### QUÉ SE PIDE
Presenta como una lista JSON de cadenas las líneas que van desde la que contiene "## 6) Work breakdown (granular)" hasta la que contiene "## 7) Success criteria and metrics", ambas incluidas. Pon una cadena por línea y omite las líneas en blanco.

### CONJUNTO DE FILAS
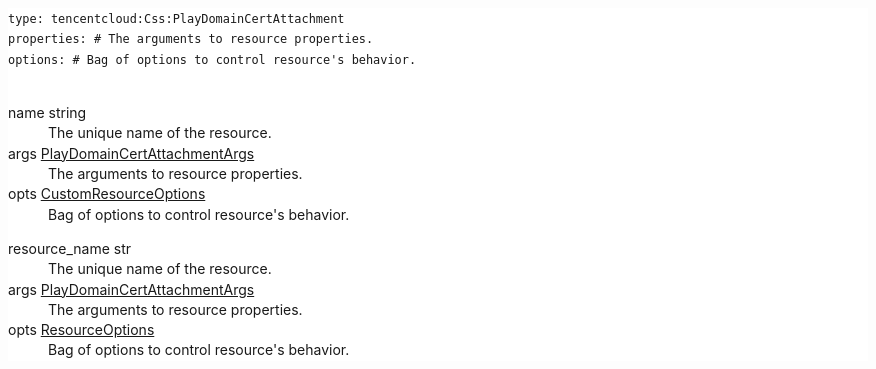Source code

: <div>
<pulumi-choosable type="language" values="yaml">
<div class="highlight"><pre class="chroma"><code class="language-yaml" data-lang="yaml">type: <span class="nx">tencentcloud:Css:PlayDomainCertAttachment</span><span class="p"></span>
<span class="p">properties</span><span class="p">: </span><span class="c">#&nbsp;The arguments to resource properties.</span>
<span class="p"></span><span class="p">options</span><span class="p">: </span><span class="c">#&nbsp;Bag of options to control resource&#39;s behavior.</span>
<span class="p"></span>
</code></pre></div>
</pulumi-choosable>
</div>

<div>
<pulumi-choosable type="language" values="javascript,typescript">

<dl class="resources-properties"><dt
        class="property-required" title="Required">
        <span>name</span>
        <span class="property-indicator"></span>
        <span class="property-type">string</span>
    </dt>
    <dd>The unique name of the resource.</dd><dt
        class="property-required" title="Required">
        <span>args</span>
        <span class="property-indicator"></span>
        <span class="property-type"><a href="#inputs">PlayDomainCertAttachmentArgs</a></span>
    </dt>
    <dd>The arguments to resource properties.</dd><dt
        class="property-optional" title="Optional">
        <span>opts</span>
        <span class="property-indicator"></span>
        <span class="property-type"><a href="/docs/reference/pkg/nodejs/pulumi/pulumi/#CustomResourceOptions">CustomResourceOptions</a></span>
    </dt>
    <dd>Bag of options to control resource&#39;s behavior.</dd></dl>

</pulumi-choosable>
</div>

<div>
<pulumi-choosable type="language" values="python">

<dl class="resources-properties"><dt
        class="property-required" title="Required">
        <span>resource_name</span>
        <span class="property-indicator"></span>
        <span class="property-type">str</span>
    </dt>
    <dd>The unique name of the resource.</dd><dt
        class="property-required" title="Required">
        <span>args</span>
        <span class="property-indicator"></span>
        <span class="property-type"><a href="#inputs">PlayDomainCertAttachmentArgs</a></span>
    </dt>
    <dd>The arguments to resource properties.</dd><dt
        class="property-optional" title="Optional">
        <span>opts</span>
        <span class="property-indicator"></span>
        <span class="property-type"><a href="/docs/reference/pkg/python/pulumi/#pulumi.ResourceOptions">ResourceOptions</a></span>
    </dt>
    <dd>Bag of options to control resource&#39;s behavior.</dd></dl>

--

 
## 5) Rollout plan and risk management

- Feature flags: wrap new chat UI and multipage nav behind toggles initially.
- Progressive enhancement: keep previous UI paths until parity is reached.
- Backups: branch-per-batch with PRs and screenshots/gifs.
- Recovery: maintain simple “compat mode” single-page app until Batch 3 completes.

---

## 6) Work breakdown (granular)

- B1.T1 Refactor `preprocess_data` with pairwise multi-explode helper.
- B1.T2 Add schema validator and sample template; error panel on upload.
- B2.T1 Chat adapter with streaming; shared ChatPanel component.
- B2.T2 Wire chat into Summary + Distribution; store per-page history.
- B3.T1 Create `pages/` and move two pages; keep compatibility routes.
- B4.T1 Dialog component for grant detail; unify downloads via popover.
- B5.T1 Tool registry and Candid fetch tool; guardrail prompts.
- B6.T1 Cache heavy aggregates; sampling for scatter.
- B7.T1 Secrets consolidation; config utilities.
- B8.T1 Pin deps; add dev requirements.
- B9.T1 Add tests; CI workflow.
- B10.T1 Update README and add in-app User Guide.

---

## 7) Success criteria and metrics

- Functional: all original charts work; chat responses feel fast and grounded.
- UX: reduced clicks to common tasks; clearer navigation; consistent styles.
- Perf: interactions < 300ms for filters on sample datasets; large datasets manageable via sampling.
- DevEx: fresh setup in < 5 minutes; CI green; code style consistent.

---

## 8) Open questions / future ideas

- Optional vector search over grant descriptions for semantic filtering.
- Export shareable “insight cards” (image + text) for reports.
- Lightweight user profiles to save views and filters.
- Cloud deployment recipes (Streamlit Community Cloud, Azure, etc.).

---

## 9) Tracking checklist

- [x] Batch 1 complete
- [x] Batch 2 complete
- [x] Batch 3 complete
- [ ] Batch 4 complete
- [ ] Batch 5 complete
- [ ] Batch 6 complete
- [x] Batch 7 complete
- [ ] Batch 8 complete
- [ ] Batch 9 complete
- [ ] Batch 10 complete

### RESPUESTA A CONTINUACIÓN
[
  "## 6) Work breakdown (granular)",
  "- B1.T1 Refactor `preprocess_data` with pairwise multi-explode helper.",
  "- B1.T2 Add schema validator and sample template; error panel on upload.",
  "- B2.T1 Chat adapter with streaming; shared ChatPanel component.",
  "- B2.T2 Wire chat into Summary + Distribution; store per-page history.",
  "- B3.T1 Create `pages/` and move two pages; keep compatibility routes.",
  "- B4.T1 Dialog component for grant detail; unify downloads via popover.",
  "- B5.T1 Tool registry and Candid fetch tool; guardrail prompts.",
  "- B6.T1 Cache heavy aggregates; sampling for scatter.",
  "- B7.T1 Secrets consolidation; config utilities.",
  "- B8.T1 Pin deps; add dev requirements.",
  "- B9.T1 Add tests; CI workflow.",
  "- B10.T1 Update README and add in-app User Guide.",
  "---",
  "## 7) Success criteria and metrics"
]